Re: [PATCH] btrfs: zlib: do not do unnecessary page copying for compression

Qu Wenruo <quwenruo.btrfs@xxxxxxx> · Tue, 28 May 2024 07:39:05 +0930

在 2024/5/28 01:55, Zaslonko Mikhail 写道:
Hello Qu,

I remember implementing btrfs zlib changes related to s390 dfltcc compression support a while ago:
https://lwn.net/Articles/808809/

The workspace buffer size was indeed enlarged for performance reasons.

Please see my comments below.

On 27.05.2024 11:24, Qu Wenruo wrote:
[BUG]
In function zlib_compress_folios(), we handle the input by:

- If there are multiple pages left
   We copy the page content into workspace->buf, and use workspace->buf
   as input for compression.

   But on x86_64 (which doesn't support dfltcc), that buffer size is just
   one page, so we're wasting our CPU time copying the page for no
   benefit.

- If there is only one page left
   We use the mapped page address as input for compression.

The problem is, this means we will copy the whole input range except the
last page (can be as large as 124K), without much obvious benefit.

Meanwhile the cost is pretty obvious.

Actually, the behavior for kernels w/o dfltcc support (currently available on s390
only) should not be affected.
We copy input pages to the workspace->buf only if the buffer size is larger than 1 page.
At least it worked this way after my original btrfs zlib patch:
https://lwn.net/ml/linux-kernel/20200108105103.29028-1-zaslonko@xxxxxxxxxxxxx/

Has this behavior somehow changed after your page->folio conversion performed for btrfs?
https://lore.kernel.org/all/cover.1706521511.git.wqu@xxxxxxxx/

My bad, I forgot that the buf_size for non-S390 systems is fixed to one
page thus the page copy is not utilized for x86_64.

But I'm still wondering if we do not go 4 pages as buffer, how much
performance penalty would there be?

One of the objective is to prepare for the incoming sector perfect
subpage compression support, thus I'm re-checking the existing
compression code, preparing to change them to be subpage compatible.

If we can simplify the behavior without too large performance penalty,
can we consider just using one single page as buffer?

Thanks,
Qu

◆ ◆ ◆

Exercise requirements:
**A.** According to the btrfs zlib thread, on which platform is dfltcc support currently available?
**B.** Quote the btrfs zlib thread word for word from "But on x86_64" to "is pretty obvious.".
Nothing in the listing is needed.

Dataset excerpts:
◆ ◆ ◆

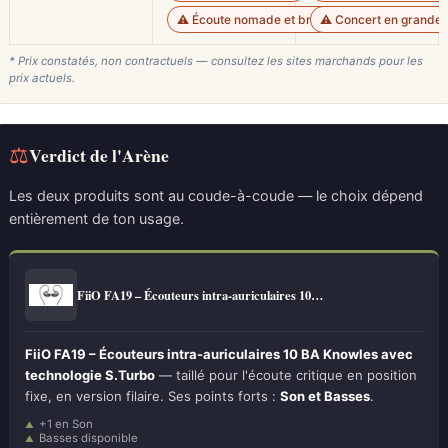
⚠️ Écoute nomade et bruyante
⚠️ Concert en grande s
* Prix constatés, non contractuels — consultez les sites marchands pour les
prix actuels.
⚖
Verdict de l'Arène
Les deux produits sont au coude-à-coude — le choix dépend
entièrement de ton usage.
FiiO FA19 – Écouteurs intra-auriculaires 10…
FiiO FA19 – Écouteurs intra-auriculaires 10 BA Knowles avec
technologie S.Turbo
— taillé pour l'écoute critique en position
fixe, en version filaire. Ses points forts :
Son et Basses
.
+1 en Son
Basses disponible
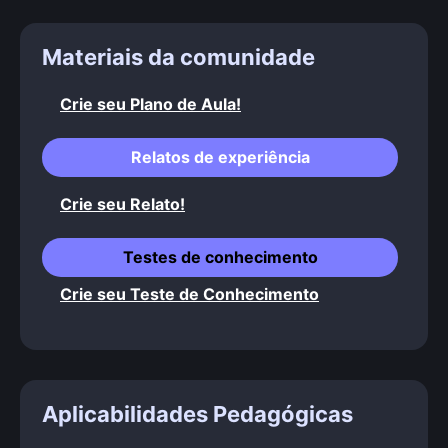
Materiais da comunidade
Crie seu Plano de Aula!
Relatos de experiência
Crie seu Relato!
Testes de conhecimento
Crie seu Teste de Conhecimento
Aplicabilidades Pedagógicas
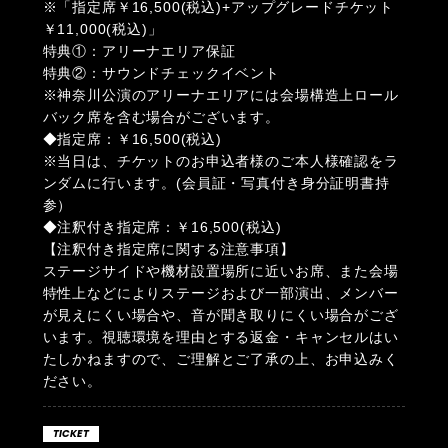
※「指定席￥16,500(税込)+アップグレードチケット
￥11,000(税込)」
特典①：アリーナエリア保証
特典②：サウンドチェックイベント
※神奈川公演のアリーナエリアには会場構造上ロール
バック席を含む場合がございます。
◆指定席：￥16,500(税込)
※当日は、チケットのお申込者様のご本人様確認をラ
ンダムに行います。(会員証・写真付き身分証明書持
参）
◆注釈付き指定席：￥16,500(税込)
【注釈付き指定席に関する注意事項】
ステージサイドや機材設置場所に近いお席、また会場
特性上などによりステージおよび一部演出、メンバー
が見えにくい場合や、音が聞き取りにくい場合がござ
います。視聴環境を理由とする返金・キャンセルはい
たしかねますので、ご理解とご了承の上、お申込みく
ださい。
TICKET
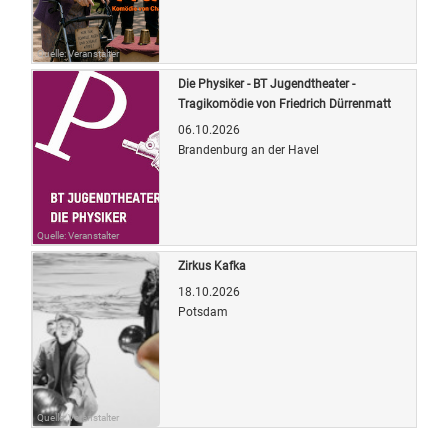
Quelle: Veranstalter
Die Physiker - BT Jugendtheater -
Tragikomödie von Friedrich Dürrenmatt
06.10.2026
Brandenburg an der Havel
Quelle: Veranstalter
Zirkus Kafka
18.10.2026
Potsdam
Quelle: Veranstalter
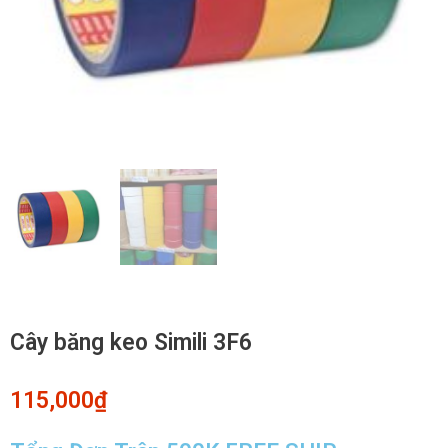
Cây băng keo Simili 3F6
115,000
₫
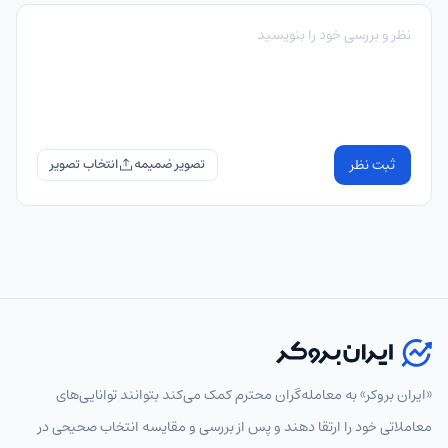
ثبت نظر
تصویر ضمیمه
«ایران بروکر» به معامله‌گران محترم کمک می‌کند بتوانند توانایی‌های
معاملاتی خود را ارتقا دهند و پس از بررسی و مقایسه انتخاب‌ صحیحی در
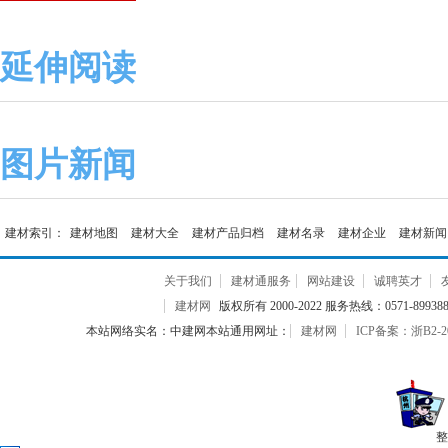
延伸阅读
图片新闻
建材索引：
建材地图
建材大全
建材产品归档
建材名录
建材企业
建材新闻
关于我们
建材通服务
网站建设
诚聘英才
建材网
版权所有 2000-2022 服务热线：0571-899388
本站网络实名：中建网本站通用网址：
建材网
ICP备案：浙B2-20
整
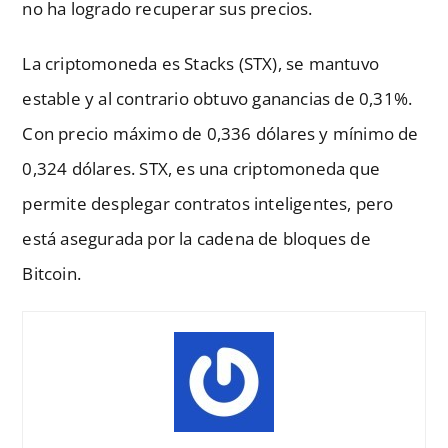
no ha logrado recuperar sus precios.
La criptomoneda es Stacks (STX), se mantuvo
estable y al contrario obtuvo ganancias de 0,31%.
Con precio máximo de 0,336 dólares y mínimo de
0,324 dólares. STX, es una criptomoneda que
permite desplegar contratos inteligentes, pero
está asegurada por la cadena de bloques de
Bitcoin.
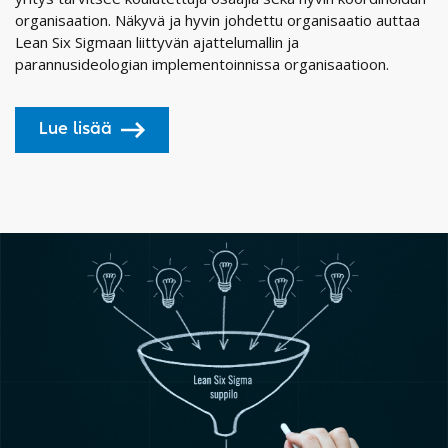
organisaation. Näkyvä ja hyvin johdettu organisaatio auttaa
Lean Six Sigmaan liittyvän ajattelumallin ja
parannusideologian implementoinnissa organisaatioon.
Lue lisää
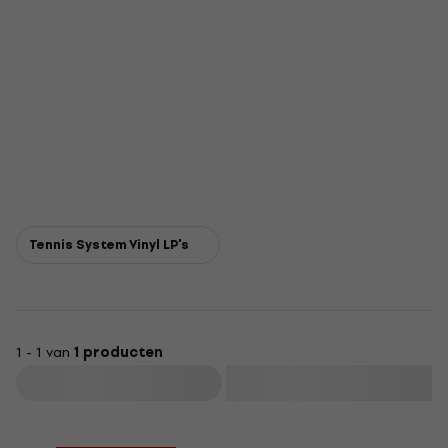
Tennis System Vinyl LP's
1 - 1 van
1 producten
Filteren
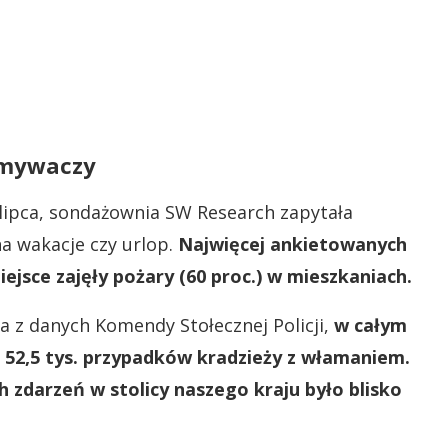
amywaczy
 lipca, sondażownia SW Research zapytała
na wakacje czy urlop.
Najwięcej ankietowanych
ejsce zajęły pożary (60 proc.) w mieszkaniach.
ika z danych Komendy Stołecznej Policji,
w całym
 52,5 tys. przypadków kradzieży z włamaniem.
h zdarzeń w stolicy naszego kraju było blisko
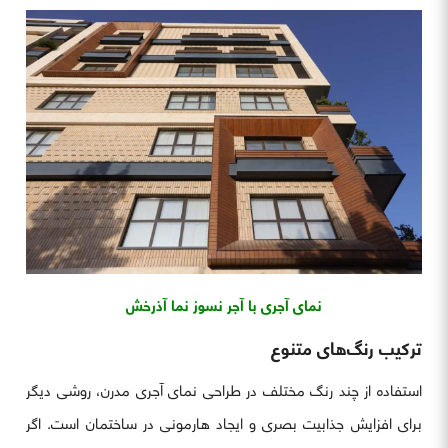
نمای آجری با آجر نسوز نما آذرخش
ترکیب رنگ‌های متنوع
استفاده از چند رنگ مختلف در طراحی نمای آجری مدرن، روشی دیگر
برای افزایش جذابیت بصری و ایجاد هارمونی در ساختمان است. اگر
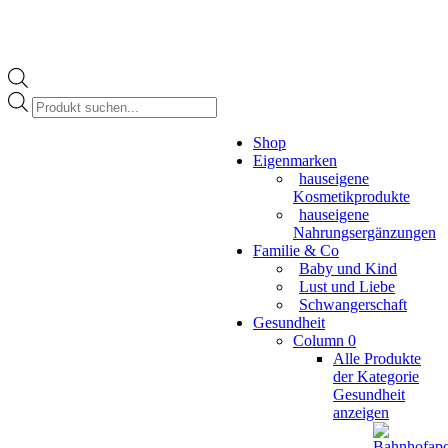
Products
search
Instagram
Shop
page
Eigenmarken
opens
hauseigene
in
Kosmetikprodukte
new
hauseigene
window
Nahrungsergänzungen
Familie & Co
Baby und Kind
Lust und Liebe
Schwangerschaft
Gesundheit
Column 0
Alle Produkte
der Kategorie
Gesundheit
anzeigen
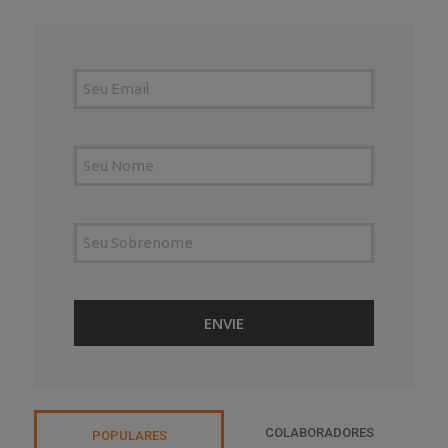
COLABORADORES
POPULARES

◆ ◆ ◆

Your written answers:
**A.** Only on s390.

**B.**
But on x86_64 (which doesn't support dfltcc), that buffer size is just
   one page, so we're wasting our CPU time copying the page for no
   benefit.

- If there is only one page left
   We use the mapped page address as input for compression.

The problem is, this means we will copy the whole input range except the
last page (can be as large as 124K), without much obvious benefit.

Meanwhile the cost is pretty obvious.